Gobierno en funciones, funciones del Gobierno

Gobierno en funciones, funciones del Gobierno

La celebración de las elecciones generales el pasado 20 de diciembre dio paso, un día después, al cese del Gobierno, quedando ‘en funciones’, conforme establece el artículo 101 de la CE y desarrolla el artículo 21 de Ley 50/1997, de 27 de noviembre, del Gobierno. El cambio a la provisionalidad del Ejecutivo no había tenido —desde la regulación que trajo consigo el regreso de la democracia a nuestro país— casi más trascendencia que el uso de la coletilla ‘en funciones’ en las informaciones periodísticas, tal era la certeza de que un par de meses, a lo sumo, se volvería a la normalidad.

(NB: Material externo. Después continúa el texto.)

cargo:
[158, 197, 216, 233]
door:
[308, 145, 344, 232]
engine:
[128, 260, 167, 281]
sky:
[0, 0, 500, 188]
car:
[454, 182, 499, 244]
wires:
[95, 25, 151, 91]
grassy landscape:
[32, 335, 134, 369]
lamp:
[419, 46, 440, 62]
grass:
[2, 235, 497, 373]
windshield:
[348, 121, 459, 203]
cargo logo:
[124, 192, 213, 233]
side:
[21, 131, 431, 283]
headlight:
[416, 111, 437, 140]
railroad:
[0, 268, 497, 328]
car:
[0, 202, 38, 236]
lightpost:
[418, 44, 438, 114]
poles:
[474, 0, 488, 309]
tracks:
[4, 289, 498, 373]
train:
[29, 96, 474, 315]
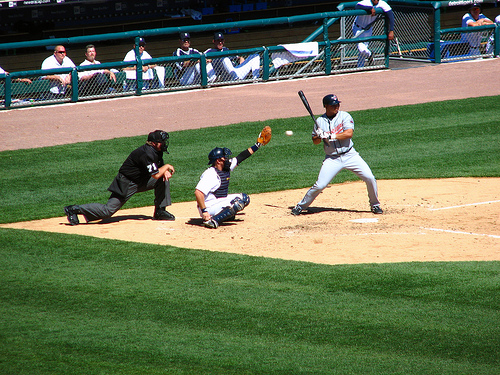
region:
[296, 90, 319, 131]
a black bat in a man's hand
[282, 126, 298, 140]
a baseball in the air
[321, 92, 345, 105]
a black helmet on a man's head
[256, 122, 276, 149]
a brown catcher's mitt held out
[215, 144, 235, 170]
a black catcher's mask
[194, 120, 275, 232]
a catcher behind a batter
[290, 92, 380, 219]
a batter in a light grey uniform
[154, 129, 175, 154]
a black mask on an umpire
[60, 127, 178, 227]
an umpire behind a catcher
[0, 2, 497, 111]
the dugout at a baseball field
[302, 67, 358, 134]
the head of a man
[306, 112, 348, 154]
the hand of a man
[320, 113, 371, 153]
the arm of a man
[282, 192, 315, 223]
the foot of a man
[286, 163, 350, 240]
the leg of a man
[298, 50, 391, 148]
a man holding a bat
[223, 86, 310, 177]
a man wearing a baseball glove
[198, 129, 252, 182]
a man wearing a face mask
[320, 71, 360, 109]
a man wearing a hat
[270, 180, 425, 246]
a man wearing shoes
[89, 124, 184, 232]
this is a person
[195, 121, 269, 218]
this is a person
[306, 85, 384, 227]
this is a person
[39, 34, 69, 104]
this is a person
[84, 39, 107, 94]
this is a person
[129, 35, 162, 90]
this is a person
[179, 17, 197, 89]
this is a person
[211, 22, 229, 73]
this is a person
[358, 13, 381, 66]
this is a person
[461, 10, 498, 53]
this is a person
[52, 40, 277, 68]
people watching the players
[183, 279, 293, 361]
field is green in color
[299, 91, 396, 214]
man is dressed in grey outfit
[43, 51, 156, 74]
the shirts are white in color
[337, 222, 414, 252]
the floor is browm n in color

Hasta diciembre de 2015, claro. Desde aquel lunes 21 víspera del sorteo de Navidad, el término ‘Gobierno en funciones’ ha ganado conocimiento entre propios y ajenos hasta adquirir entidad propia en la plaza pública y, como no, en la discusión partidista. Quien pudo pensar que la negociación para la investidura del nuevo presidente iba a restarle protagonismo andaba equivocado.

Porque también en esto hemos asistido a uno de esos debates patrios, pero bizantinos, a cuenta de cuáles son las tareas propias del Ministerio cesado. Que si puede tener posición formada ante un cumbre de la Unión Europea (o debe hacer suya la que la mayoría de turno en el Congreso establezca), que si debe comparecer en sede parlamentaria a petición de un grupo (o sólo lo hace de ‘motu proprio’ para que se diga que es otro el que me fuerza a venir), que si debe emitir informes sobre proyectos legislativos remitidos por las Cortes (o espere usted al próximo gabinete, que este lo es, pero en funciones)…

El intercambio de pareceres se ha colado, como era de esperar, en medio de las conversaciones para conducir a una nueva presidencia. Añádase al caldo que la cesantía superará, pase lo que pase, los cuatro meses y ya tenemos el corolario inevitable: urge legislar con más precisión esto del Gobierno en funciones para evitar ulteriores discrepancias. Esto es otro ejemplo de legislación ‘en caliente’: detectamos un problema, nos ponemos a la tarea de ‘parir’ una ley o modificar una ya existente, se aprueba en la carrera de San Jerónimo, se publica en el BOE y… ¡problema resuelto!

Llegados a esta posición tan nuestra de arreglar problemas a golpe procedimental, cabría convenir —admitiendo la posible conveniencia de la reforma de la Ley 50/1997— que la naturaleza del problema reside en uno precedente. Y sería el quid de la cuestión aquella generosa previsión de plazos de los padres de la Constitución de 1978 para decidir el relevo del Gobierno. Porque ante la ausencia de un árbitro (el rey) con poder de emisión de laudo, no parece muy de este tiempo que no se obligue a las partes (los partidos políticos) a llegar a un acuerdo en un lapso más breve que impida este mareante periodo negociador.